I admit, I’m old-fashioned. I like to think about the challenges life would present if you were a vampire who couldn’t abide the touch of daylight. If you can’t afford an isolated castle full of obedient servants, how do you make sure you are safe in the daytime, when you are in a coma and can’t defend yourself? Or the dangers a werewolf might cause regular wolves, making them targets of a community trying to eradicate a werewolf on the rampage and not worrying about whether or not they are killing the right kind of wolf. But I’m also resigned to these modern takes on old favorites. Kristen Lamb’s post about the modern obsession with zombies helped me realize the truth about horror and monsters: they are shaped to deal with the fears we face today.

dementor

I have to hand it to J.K. Rowling, and not just because she and I are on the same page when it comes to werewolves. She created dementors — energy-sucking creatures that non-magical humans cannot see — and made them the cause of depression and hopelessness in anyone they go near. Here is a real monster for the modern world, causing a problem that has touched most everyone directly or indirectly. Dementors are great monsters because they fit perfectly with the fears and problems of our times. Instead of updating a legend, she created her own.

What about you? Are you for or against daytime vampires?

4 thoughts on “Daytime Vampires and Hairless Werewolves: Why Legends Change”

  1. I don’t like daytime vampires.

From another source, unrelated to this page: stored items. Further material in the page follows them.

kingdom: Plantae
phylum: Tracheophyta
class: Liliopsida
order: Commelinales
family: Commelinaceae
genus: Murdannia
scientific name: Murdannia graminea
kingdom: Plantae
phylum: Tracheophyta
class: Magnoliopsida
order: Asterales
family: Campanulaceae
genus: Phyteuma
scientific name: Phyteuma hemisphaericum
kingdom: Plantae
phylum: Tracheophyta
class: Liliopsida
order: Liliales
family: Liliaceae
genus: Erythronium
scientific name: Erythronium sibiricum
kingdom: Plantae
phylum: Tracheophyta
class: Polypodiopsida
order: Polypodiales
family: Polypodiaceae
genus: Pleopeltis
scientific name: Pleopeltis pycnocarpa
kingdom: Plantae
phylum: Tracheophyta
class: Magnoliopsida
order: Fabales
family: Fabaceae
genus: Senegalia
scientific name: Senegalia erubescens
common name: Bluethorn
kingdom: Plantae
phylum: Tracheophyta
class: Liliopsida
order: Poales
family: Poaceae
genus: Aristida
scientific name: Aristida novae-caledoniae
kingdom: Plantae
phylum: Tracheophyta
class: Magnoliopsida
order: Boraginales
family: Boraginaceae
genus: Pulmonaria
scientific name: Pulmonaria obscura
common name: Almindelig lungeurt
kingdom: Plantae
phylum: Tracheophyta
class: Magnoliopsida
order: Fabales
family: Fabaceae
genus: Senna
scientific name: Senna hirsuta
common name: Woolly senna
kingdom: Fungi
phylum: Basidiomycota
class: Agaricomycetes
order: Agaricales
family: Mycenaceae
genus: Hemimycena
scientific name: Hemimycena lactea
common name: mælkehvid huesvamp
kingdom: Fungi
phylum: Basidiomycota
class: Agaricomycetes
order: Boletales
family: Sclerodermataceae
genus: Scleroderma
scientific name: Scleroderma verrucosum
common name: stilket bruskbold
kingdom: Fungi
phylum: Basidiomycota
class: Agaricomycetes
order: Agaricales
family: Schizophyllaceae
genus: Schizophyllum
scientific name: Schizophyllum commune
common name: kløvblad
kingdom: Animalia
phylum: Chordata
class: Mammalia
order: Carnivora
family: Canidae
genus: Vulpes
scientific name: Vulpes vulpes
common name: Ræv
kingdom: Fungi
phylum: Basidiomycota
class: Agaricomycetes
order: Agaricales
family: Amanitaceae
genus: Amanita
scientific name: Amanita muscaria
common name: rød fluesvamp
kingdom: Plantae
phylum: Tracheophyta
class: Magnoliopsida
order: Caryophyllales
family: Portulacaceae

If they aren’t threatened by sunlight, then only a fearless hero can destroy them. That might make an interesting villain, but it’s a boring Mary-Jane-esque character to me. I like the vampires in Charlaine Harris’s Sookie Stackhouse books because they are helpless corpses when the sun is up. And I agree about the movie’s Lupin monster. Nothing about that creature looked like a wolf or a man.

    1. One of my favorite vampire stories is Barbara Hambly’s Those Who Hunt The Night. She does an amazing job figuring out what a vampire would have to do to survive given that he is only active after dark. She also recognized that vampires would have trouble with electricity because their pallor would be more obvious (the warmer candlelight would help make them look more normal). So I am with you on this.